What to Expect
When you contact our office, you will be scheduled for a 30-minute, face-to-face screening appointment. This is a specific time reserved for you. At the end of the session, appropriate options will be reviewed with you. These could include an appointment at the Counseling Center for an intake and/or a referral to other resources in the community that can help you address your concerns. The counselor who screens you is not always the counselor who continues to see you; we will match you with an appropriate provider based on your needs. The Counseling Center offers short-term counseling. Undergraduates do not have a limit to the number of times they can come to counseling, due to the payment of a Wellness fee. Graduate students do not pay this fee and therefore are limited to 5 sessions a year after screening.
The following are some frequently asked questions about the counseling process. The information listed below should quell some of your concerns and answer some of your questions about counseling. Please feel free to call or stop by the Counseling Center. Along with providing counseling, we are available to answer questions, provide information and resources about mental health issues, discuss careers in the field of counseling or just chat.
- With what types of problems do counselors help students?
Students come to the Counseling Center with a range of problems. Many have issues related to normal development such as identity or relationship issues. Others are dealing with more specific psychological issues such as depression, anxiety, post-traumatic stress, eating disorders, bereavement or substance abuse.

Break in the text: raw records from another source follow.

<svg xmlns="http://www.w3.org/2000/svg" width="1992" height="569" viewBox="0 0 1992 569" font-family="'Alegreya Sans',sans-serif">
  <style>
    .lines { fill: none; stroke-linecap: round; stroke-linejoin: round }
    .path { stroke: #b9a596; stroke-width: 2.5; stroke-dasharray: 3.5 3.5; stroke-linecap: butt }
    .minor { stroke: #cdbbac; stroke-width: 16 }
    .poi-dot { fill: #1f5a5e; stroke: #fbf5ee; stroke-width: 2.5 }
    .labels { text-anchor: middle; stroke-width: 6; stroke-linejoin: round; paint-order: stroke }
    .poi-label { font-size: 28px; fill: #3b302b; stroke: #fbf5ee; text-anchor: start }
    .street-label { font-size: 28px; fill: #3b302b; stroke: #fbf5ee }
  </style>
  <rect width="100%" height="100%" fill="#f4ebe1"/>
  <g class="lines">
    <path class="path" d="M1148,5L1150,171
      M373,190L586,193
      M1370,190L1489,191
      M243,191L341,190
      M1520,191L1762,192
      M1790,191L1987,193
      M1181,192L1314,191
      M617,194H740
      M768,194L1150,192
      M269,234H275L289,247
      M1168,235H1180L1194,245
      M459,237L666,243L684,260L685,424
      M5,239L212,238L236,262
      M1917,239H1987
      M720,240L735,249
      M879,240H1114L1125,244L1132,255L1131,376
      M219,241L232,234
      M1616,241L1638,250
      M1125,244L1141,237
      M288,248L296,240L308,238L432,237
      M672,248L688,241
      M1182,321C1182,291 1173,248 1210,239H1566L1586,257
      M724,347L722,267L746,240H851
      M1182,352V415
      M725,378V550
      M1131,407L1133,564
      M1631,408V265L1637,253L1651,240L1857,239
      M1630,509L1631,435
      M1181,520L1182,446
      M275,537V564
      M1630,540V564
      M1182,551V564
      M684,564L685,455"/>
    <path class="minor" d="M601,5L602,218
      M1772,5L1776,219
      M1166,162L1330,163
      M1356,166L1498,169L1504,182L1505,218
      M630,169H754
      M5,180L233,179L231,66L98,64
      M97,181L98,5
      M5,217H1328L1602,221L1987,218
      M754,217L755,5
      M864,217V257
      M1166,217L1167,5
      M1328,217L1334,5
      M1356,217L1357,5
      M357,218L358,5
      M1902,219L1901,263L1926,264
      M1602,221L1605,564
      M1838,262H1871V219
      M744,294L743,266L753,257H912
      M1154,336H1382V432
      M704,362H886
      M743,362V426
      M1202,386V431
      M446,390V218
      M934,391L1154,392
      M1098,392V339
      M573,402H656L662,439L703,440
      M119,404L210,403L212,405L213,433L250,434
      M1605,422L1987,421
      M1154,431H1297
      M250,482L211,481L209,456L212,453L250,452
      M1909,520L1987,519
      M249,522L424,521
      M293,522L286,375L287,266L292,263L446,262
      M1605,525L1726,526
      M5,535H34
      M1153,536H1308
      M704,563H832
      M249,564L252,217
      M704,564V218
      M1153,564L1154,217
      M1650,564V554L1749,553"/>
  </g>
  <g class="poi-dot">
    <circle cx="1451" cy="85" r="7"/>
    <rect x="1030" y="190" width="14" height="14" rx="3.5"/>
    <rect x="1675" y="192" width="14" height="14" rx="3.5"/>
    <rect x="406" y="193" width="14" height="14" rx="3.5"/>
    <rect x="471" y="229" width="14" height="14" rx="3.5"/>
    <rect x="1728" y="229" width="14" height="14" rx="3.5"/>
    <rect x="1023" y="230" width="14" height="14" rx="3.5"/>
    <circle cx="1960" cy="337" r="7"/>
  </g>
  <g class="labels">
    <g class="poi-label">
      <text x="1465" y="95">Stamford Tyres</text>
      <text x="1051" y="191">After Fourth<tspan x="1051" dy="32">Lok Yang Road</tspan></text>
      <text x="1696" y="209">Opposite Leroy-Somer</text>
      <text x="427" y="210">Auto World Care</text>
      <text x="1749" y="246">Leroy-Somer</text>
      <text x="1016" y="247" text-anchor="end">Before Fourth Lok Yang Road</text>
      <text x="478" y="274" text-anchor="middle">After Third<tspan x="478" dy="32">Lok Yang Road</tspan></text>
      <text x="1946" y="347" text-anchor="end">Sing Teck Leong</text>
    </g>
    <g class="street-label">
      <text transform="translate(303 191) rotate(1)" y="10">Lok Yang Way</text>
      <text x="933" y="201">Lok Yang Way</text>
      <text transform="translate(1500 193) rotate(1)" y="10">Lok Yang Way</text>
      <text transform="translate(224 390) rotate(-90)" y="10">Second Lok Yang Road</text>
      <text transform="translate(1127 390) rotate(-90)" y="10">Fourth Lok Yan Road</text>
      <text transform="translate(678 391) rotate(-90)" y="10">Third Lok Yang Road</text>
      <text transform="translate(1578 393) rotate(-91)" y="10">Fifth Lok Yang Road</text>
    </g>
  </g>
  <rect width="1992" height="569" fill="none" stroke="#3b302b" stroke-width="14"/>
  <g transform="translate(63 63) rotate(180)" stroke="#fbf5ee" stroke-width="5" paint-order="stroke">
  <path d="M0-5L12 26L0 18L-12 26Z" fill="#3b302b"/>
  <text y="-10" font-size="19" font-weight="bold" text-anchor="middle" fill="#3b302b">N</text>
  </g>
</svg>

Some students are not sure what the problem is. They just know they are having a hard time studying, sleeping or having fun. A counselor can help determine the nature of the underlying problem and empower the student to resolve the disturbance.
- What training do the counselors on staff have?
Each of the staff counselors is trained with at least a Master's degree in counseling or social work, is certified nationally by the respective certification board and is either licensed or license-eligible in the state of Connecticut. The Counseling Center also serves as a training site for area colleges and universities and uses interns as counselors-in-training under close supervision. We are experienced in working with your medical doctor, psychiatrists or therapist from home, should the need occur.
- Can your staff prescribe medication?
No, medication can only be prescribed by a psychiatric nurse (APRN) and other medical personnel. Sacred Heart University does provide a psychiatric nurse (APRN) for full-time undergraduate students. In order to meet with the psychiatric nurse (APRN), the student must first set up an appointment with a staff counselor for evaluation.
- Do the counselors specialize in any specific problems or treatments?
Every counselor at the Counseling Center is trained and experienced in dealing with issues related to mental health, personal development and relationship issues. Of note, Janice Kessler has received specialized training in alcohol and drug addiction and that is the issue she works with. Janice does not see general counseling clients.
- How will counseling help me?
The staff at the Counseling Center perceives students' problems and issues as developmental glitches and not mental illness, per se. There are several different forms of counseling. The counselor will practice the form that is best for you and your problem. You do have a right to know about the process, objectives, goals and expected outcome. It is both your right and your responsibility to understand the counseling process fully and to receive a clear and comprehensive explanation. Our staff also perceives counseling as one aspect of holistic well-being. If you exercise, eat right and get frequent checkups for physical health, why not seek counseling as a way to nurture your emotional/psychological health as well? We do want to stress that personal counseling involves a commitment. We encourage you to keep all appointments scheduled with your counselor. If you cannot make your appointment, please call the Counseling Center at 203-371-7955. Other students may be waiting for an appointment and your time slot may be used productively.
- What if I want a second opinion or I don't "fit" with my counselor?
You are entitled to see another counselor within the Counseling Center or to receive information about counseling resources outside of the university. If, for example, you wish to see a counselor of a specific gender, we will try our best to accommodate your wishes.
- How long will the counseling process take?
Each session lasts about 45 minutes. The number of sessions depends on the individual's needs. Most students are seen for six to eight sessions. Some need but one visit. Others come every week for several years. Every case is different, and you are free to terminate counseling whenever you wish.
- What if a parent, faculty member or staff is concerned about a student?
Counselors are available during business hours to consult about a student and provide information and helping strategies. However, we prefer that the students seek counseling voluntarily and, therefore, the counseling staff avoids contacting students directly. If a student is in danger, appropriate law enforcement and/or emergency medical personnel should be contacted.
- Can a third party, such as a parent, be kept informed of student’s progress in counseling?
It is both illegal and unethical for any counselor to disclose any information about the existence of a counseling relationship or the nature of the counseling process. No information can be released without the informed and written consent of the student. As noted in the Confidentiality Statement, confidentiality can be breached if a student is in danger of fatally hurting himself or another person or if he/she has a communicable disease and has not previously self-disclosed the nature and existence of that disease. Confidentiality may also be breached if the client reports current child abuse.